[RECORD EXTRACTS]

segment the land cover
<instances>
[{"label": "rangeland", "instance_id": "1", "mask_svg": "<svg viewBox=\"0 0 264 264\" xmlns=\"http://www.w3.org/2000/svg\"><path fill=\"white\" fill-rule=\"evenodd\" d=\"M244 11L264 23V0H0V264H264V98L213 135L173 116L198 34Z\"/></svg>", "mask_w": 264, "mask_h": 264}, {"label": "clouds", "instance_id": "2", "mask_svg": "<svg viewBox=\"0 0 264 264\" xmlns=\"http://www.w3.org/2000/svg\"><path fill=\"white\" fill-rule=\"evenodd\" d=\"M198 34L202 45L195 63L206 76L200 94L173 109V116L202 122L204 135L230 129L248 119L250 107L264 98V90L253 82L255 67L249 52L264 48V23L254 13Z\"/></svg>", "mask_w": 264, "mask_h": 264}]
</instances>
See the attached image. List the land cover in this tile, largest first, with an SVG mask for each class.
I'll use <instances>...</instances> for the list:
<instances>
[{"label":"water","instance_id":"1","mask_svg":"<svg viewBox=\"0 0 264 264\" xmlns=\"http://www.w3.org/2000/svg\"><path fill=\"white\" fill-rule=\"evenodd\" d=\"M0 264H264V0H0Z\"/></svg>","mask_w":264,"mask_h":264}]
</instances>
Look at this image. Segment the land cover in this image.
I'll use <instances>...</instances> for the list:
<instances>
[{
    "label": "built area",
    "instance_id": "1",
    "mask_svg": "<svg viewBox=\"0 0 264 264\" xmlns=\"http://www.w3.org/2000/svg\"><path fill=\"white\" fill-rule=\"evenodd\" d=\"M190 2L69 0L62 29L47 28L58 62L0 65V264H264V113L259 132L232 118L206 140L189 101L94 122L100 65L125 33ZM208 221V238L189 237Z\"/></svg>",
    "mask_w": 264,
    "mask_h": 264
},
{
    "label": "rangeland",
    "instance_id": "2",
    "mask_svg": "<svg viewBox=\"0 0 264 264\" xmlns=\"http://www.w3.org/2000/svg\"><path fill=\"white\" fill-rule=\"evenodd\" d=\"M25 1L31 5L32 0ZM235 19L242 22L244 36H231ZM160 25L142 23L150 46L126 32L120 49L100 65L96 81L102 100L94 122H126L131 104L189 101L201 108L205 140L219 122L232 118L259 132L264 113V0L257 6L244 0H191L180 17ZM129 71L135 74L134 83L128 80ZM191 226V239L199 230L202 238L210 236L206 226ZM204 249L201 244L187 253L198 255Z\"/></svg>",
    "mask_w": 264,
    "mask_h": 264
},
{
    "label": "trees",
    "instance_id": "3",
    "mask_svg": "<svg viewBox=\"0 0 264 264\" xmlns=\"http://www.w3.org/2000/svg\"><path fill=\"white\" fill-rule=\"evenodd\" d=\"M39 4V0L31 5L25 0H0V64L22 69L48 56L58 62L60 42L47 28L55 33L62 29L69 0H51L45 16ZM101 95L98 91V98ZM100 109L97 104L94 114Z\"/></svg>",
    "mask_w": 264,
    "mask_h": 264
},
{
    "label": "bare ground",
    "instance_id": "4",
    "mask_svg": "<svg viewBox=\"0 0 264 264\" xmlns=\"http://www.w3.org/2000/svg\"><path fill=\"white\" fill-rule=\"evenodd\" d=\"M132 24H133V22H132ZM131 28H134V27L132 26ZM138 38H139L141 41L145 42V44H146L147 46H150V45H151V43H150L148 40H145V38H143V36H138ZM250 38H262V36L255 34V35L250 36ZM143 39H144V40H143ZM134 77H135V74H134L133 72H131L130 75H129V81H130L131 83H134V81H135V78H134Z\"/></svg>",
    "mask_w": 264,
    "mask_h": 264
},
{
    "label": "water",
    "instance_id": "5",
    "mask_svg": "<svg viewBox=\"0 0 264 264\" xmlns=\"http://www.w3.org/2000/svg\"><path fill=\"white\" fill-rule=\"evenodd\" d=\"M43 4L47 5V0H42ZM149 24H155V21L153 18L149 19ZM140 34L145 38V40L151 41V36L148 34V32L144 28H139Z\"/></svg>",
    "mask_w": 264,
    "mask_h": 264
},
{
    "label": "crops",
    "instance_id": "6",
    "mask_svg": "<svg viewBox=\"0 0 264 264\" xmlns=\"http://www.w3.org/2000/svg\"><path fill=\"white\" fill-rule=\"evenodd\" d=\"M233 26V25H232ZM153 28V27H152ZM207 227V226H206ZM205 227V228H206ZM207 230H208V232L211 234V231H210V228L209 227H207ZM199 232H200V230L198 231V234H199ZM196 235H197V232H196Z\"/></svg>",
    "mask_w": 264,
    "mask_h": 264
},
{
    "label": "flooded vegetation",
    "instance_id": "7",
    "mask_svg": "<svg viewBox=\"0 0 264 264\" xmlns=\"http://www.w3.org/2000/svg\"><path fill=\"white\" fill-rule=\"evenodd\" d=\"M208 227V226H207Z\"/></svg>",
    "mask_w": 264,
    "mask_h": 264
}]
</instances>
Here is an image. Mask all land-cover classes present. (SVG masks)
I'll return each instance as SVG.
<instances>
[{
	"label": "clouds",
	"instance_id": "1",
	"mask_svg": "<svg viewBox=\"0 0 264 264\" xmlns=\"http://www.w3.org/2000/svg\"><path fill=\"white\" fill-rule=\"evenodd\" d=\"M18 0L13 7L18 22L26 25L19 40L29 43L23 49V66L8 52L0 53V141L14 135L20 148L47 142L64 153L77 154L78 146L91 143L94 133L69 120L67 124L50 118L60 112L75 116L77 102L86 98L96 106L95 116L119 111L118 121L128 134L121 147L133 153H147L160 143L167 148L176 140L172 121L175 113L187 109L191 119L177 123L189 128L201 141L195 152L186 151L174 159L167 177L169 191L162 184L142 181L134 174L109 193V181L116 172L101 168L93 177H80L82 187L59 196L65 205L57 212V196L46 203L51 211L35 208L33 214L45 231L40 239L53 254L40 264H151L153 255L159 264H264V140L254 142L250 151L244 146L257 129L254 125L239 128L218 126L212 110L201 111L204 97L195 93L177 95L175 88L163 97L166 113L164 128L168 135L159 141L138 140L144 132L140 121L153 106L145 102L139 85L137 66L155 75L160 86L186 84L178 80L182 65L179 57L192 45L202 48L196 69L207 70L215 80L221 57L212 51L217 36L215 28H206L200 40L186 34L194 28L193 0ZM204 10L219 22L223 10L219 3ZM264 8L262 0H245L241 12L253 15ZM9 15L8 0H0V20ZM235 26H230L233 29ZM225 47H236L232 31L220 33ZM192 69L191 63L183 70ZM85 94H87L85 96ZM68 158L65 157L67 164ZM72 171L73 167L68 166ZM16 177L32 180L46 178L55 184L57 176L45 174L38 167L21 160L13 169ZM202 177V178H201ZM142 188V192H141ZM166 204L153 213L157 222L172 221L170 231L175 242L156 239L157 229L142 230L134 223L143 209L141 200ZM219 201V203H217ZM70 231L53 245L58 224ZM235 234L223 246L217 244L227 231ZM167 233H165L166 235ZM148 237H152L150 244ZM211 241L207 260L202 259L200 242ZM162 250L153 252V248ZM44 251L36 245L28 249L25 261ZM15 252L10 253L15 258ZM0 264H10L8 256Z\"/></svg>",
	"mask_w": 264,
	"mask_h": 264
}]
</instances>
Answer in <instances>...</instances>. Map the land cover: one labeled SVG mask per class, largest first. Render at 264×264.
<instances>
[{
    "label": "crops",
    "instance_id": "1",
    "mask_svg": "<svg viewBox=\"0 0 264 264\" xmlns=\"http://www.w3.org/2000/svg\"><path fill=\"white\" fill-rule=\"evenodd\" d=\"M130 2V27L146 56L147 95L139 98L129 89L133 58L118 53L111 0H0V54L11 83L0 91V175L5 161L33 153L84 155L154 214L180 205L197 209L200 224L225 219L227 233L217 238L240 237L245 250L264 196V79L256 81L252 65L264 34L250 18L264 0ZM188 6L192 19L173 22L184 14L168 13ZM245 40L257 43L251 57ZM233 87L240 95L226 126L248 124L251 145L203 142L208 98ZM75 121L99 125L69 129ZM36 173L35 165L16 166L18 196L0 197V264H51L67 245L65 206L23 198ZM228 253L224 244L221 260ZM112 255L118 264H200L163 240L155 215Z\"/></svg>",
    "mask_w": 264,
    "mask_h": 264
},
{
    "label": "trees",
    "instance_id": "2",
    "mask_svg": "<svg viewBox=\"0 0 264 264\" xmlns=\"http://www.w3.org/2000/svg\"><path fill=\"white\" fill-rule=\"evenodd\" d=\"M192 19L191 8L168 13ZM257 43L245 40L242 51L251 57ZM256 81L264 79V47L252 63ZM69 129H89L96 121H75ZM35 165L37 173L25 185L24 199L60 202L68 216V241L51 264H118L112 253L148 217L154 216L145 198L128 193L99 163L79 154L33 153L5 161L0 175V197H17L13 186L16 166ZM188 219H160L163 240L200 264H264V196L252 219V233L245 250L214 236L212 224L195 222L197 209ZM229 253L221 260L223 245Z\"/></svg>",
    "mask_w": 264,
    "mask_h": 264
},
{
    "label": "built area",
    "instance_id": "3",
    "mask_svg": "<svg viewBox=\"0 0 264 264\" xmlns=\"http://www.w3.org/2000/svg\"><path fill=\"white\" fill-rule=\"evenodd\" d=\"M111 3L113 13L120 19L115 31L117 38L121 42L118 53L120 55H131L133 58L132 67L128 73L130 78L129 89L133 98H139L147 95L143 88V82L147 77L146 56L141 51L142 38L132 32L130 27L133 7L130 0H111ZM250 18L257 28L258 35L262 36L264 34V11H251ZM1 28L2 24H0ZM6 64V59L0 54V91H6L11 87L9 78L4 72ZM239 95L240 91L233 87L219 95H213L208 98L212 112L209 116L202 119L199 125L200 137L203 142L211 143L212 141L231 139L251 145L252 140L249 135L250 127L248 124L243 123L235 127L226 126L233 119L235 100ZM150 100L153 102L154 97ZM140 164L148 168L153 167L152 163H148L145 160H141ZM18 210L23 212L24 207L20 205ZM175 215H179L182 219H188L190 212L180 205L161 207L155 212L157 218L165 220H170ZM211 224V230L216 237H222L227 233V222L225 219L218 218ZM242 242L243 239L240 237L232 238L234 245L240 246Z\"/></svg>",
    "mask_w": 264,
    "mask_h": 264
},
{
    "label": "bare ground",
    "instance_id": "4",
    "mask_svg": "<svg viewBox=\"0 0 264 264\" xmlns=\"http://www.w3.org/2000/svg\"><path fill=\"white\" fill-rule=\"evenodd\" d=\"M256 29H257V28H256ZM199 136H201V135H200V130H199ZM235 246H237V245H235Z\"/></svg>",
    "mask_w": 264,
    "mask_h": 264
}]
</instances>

[TASK OBJECTIVE]
Find every line in the entries above that contains the string "each", with case counting, and copy those lines out in full.

[SOLUTION TO THIS PROBLEM]
See the attached image. List the land cover in this tile, largest first, with an SVG mask for each class.
I'll return each instance as SVG.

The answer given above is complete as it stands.